Ve Jack yoldan geçen biri duyar ümidiyle bağırmaya başladı.
'İmdaat! İmdaaat! Yukarıda kimse var mıı? İmdaaat, yardım edin...' Saatlerce bağırmasına rağmen kimse onu duymamıştı.
Tam vazgeçmek üzereydi ki bir ses duydu.
'Jack! Beni duyuyor musun Jack?'
'Evet, evet, duyuyorum. Burada, aşağıdayım.'
'Seni görebiliyorum Jack. İyi misin?' 'Evet, ama.. Sen kimsin, neredesin?'
'Ben senin Rabbinim Jack. Ben heryerdeyim.'
'Rabbim!? Yani Allah mı?'
'Evet Jack'
'Allah'ım lütfen yardım et. Sana söz veriyorum beni burdan kurtarırsan artık günah işlemeyeceğim. Çok iyi bir insan olacağım ve hayatımın sonuna kadar sana hizmet edeceğim.'
'Biraz yavaş ol Jack. Önce seni bir çıkaralım sonra bunları konuşuruz. Şimdi iyi dinle, sana yapmanı istediğim şeyi söyleyeceğim.'
'Allah'ım ne istersen yaparım sadece ne yapmam gerektiğini söyle.'
'Pekala Jack, dalı bırak gitsin.'
'Nasıl?'
'Bırak dalı gitsin dedim Jack.

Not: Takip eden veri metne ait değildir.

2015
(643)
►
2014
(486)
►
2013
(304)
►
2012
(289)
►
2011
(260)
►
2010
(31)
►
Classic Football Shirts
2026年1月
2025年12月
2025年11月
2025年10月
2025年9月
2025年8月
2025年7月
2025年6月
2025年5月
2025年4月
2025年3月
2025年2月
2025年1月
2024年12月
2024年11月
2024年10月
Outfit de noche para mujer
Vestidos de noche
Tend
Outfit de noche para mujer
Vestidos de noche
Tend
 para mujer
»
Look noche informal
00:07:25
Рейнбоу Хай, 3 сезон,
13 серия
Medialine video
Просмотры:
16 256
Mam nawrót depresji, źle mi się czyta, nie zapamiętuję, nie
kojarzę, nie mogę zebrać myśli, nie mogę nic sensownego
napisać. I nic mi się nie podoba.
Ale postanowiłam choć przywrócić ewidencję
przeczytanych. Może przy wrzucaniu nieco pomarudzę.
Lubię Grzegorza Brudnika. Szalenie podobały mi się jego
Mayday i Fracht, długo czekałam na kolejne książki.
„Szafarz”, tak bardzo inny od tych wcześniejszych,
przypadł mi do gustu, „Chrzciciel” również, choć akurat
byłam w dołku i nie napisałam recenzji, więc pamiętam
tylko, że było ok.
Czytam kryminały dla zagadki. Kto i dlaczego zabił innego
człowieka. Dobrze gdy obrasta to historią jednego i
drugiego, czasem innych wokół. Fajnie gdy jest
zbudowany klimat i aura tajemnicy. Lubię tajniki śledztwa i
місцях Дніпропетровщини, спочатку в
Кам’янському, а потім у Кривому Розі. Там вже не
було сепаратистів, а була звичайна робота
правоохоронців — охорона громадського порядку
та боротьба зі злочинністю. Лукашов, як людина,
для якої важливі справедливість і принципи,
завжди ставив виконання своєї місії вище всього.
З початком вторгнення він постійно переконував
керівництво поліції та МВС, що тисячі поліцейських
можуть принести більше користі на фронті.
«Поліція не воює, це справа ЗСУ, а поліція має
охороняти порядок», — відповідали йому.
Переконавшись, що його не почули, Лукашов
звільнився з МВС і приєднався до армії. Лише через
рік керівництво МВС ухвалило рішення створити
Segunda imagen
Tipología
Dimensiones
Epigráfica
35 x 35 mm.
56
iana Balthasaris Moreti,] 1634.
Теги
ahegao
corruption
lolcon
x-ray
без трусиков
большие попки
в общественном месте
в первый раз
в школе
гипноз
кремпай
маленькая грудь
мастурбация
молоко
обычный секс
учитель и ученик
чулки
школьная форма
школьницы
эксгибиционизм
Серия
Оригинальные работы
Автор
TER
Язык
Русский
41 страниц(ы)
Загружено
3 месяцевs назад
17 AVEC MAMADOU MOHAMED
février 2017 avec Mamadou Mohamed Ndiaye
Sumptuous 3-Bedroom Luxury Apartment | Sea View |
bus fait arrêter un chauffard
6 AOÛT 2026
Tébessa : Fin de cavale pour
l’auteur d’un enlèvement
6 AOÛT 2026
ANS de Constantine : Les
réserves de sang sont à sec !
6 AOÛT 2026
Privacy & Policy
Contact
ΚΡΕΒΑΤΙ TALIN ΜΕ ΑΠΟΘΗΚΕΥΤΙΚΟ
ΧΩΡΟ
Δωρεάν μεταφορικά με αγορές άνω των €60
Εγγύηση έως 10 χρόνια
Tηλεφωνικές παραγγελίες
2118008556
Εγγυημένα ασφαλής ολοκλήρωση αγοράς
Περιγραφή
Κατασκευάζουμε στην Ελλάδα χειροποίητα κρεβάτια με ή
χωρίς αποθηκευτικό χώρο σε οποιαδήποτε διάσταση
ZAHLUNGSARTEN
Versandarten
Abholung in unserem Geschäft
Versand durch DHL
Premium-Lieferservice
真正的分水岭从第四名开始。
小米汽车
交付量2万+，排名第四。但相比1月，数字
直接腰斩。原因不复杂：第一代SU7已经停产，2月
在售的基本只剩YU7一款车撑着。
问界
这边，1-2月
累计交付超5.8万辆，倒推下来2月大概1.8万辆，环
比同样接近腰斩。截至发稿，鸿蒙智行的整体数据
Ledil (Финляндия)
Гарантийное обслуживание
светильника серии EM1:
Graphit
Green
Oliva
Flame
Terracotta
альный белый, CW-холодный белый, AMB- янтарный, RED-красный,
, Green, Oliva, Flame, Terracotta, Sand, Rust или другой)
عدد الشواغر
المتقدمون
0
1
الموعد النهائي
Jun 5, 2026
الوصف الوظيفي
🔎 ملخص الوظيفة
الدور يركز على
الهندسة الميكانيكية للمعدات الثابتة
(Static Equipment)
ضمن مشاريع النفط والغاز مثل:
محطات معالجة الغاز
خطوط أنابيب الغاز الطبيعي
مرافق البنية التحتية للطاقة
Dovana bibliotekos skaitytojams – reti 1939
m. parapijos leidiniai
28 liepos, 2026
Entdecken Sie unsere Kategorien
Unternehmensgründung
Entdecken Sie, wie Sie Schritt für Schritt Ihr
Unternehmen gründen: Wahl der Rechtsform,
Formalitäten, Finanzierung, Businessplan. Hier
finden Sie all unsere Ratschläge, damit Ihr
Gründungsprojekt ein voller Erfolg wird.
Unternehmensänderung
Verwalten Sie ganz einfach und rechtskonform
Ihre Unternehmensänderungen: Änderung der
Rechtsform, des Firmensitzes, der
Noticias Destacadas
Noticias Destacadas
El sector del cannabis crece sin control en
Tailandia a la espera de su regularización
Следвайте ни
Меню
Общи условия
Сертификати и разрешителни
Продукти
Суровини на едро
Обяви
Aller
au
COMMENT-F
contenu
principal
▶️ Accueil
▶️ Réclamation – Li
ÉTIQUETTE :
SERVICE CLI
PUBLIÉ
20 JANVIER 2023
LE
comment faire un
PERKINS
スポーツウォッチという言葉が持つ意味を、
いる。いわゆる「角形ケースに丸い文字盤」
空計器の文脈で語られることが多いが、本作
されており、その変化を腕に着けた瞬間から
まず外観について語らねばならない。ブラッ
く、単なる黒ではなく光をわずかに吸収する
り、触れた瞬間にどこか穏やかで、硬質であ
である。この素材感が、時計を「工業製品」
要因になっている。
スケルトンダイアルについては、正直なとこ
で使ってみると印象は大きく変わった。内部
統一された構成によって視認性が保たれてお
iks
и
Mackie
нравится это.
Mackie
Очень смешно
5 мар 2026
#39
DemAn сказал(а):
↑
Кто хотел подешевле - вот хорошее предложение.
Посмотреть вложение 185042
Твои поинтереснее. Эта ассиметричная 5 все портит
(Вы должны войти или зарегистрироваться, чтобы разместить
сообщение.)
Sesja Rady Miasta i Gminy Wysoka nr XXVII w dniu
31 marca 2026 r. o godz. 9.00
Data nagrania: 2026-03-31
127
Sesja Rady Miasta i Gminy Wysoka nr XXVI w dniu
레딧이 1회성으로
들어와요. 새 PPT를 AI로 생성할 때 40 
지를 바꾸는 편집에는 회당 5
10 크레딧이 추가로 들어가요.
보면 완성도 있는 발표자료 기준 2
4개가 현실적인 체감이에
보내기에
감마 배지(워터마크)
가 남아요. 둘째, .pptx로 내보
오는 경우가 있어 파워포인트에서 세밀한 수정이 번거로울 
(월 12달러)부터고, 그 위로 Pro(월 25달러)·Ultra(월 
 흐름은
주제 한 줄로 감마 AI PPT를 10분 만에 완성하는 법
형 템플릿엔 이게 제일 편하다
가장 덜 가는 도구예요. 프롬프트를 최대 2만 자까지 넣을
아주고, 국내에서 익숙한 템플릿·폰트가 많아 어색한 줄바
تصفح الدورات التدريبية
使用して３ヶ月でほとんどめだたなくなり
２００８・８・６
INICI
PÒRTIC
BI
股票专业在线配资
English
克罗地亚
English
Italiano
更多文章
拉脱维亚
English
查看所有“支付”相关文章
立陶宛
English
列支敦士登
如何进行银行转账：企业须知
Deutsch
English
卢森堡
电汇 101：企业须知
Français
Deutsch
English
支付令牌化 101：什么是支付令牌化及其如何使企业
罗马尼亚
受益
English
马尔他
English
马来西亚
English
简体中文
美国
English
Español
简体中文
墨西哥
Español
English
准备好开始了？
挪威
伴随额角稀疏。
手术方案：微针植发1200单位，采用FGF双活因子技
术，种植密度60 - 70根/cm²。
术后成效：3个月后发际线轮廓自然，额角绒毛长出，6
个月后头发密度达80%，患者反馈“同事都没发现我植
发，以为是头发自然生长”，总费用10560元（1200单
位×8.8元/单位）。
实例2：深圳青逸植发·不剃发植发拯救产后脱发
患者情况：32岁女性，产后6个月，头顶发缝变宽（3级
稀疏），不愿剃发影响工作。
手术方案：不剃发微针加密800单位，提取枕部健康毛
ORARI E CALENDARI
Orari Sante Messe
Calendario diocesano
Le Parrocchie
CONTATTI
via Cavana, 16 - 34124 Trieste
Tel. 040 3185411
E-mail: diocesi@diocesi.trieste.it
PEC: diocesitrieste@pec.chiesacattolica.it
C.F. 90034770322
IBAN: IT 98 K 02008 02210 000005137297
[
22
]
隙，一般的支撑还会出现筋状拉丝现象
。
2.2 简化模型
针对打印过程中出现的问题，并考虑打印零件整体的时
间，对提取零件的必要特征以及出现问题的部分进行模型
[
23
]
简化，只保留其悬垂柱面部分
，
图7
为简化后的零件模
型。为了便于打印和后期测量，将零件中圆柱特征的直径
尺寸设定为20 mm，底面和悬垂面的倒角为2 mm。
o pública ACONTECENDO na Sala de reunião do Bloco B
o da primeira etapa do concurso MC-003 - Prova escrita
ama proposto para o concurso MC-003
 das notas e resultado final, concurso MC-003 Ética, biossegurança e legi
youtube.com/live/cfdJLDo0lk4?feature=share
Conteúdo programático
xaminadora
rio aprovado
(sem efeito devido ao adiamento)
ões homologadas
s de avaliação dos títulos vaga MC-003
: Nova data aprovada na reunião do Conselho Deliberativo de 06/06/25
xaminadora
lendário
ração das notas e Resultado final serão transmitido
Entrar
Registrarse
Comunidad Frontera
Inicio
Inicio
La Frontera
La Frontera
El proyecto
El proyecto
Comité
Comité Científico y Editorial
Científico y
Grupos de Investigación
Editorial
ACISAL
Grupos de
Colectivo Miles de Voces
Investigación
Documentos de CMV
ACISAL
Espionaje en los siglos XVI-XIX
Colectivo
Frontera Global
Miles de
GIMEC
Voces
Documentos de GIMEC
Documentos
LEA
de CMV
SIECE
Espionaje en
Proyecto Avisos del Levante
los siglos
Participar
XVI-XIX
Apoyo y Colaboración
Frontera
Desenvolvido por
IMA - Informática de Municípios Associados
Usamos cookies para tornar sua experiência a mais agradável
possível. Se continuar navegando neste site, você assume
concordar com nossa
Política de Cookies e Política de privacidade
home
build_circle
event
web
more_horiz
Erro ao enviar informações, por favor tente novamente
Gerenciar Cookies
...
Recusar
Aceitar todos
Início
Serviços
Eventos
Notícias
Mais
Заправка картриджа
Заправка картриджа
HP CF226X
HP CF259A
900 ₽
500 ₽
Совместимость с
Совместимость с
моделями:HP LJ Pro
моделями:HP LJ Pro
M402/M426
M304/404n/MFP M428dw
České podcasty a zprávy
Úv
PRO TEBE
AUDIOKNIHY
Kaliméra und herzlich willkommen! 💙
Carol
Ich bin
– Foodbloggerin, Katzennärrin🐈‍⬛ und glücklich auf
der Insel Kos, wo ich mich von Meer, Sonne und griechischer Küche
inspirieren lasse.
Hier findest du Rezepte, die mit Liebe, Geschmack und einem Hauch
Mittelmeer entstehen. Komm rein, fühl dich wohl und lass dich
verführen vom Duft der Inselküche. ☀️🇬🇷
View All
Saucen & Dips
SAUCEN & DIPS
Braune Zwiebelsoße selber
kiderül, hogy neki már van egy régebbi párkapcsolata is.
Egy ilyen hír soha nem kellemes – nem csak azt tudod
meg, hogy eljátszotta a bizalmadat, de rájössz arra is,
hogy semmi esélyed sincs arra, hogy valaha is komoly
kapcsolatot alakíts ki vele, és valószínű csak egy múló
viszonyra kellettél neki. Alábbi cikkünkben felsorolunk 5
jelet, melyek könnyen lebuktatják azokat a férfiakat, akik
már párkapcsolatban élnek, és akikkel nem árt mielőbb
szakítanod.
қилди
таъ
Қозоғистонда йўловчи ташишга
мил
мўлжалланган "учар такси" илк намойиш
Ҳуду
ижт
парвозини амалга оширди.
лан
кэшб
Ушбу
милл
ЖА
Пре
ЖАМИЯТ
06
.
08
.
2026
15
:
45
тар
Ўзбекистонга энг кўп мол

Güven bana. Bırak gitsin.
Uzun bir sessizlik oldu ve Jack tekrar seslendi.
'İmdaat! İmdaat! Yukarıda başka kimse yok muu?'
Kendinizi hiç Jack gibi hissettiniz mi? Her zaman Allah'ın bizden ne beklediğini bilmek isteriz, öğrendiğimizde ise üstesinden gelemeyiz. Genelde bu yol göze çok korkutucu, çok ağır gözükür. Ve biz başka yolları tercih ederiz. O bize 'Aramıza giren şeyleri bırak gitsin, ve hayatın pahasına bile olsa bana güven' dediğinde oldukça ürkütücü gelir. Ama O'na güvenip teslim olduğumuzda özgürlüğü ve gerçek emniyeti buluruz.